Instruction A.
Reproduce the project overview below word for word.
Instruction B.
In the records below, find each line that contains the word "value" and copy those lines.

Text shown.
# Project Overview

### Web Scraper:
 - We created two lists for the companies that we are focusing on - one for their stock tickers and the other includes their full names. Then, we programmed a loop that will append the search urls with each ticker and company name. To accomplish the latter, we are using a simple value of 'x', which is given a value of '0' outside of the loop, and iterated at the end of the loop with 'x += 1'.
 - While looping throug the lists, the scraper will scrape relevant stock information and article headline/descriptions from the Yahoo Finance and Forbes websites.
 - As the loop runs, we chose to store all of the stock informaion in a dictionary named, 'stockDict', which will be merged with the dictionary we created for the headlines/articles/sentiment analysis at the end of the loop.

Provided material.
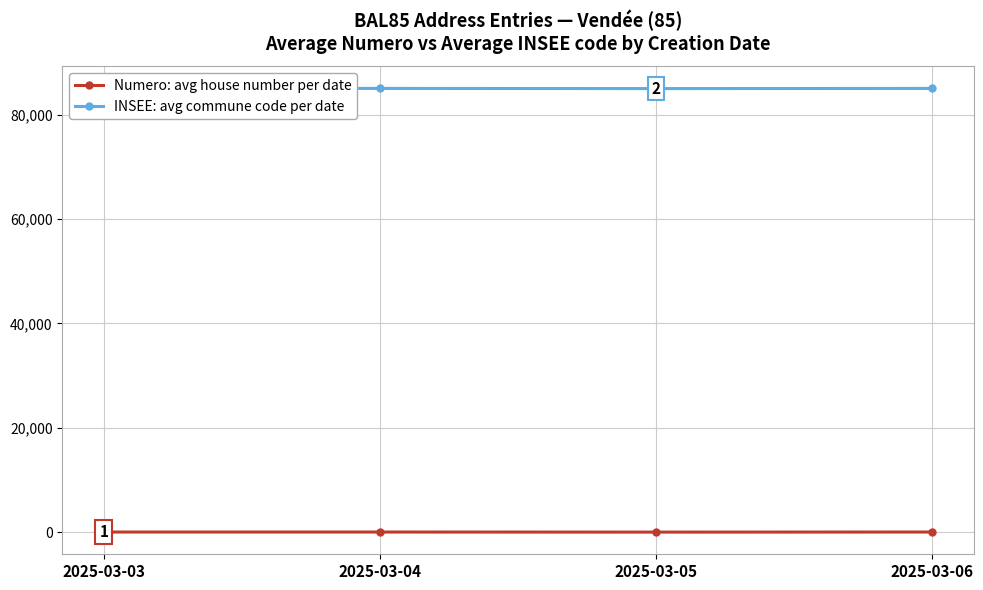

True or false: INSEE: avg commune code per date and Numero: avg house number per date intersect in this chart.

False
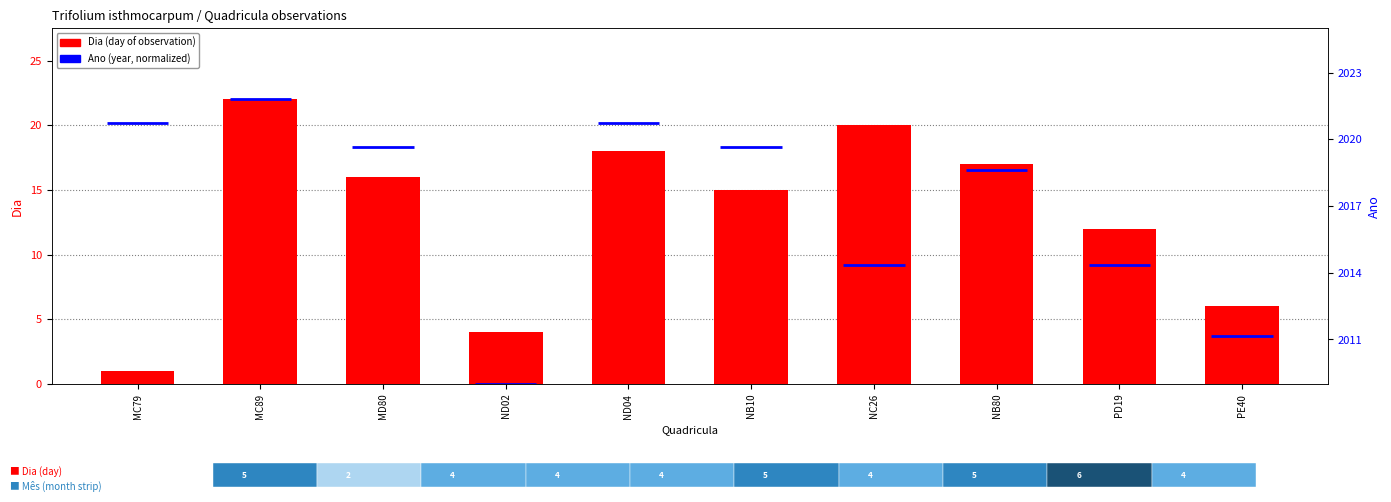

Is it true that the value at NB80 is 9?

False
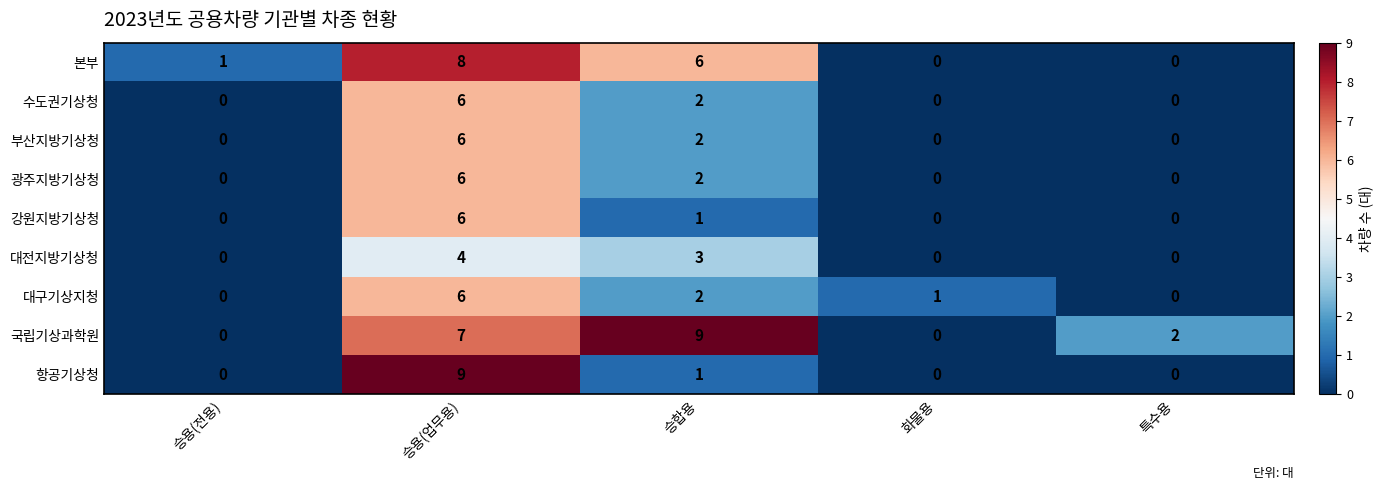

What is the greatest value displayed?

9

Task response A.
# Project Overview

### Web Scraper:
 - We created two lists for the companies that we are focusing on - one for their stock tickers and the other includes their full names. Then, we programmed a loop that will append the search urls with each ticker and company name. To accomplish the latter, we are using a simple value of 'x', which is given a value of '0' outside of the loop, and iterated at the end of the loop with 'x += 1'.
 - While looping throug the lists, the scraper will scrape relevant stock information and article headline/descriptions from the Yahoo Finance and Forbes websites.
 - As the loop runs, we chose to store all of the stock informaion in a dictionary named, 'stockDict', which will be merged with the dictionary we created for the headlines/articles/sentiment analysis at the end of the loop.

Task response B.
Is it true that the value at NB80 is 9?
What is the greatest value displayed?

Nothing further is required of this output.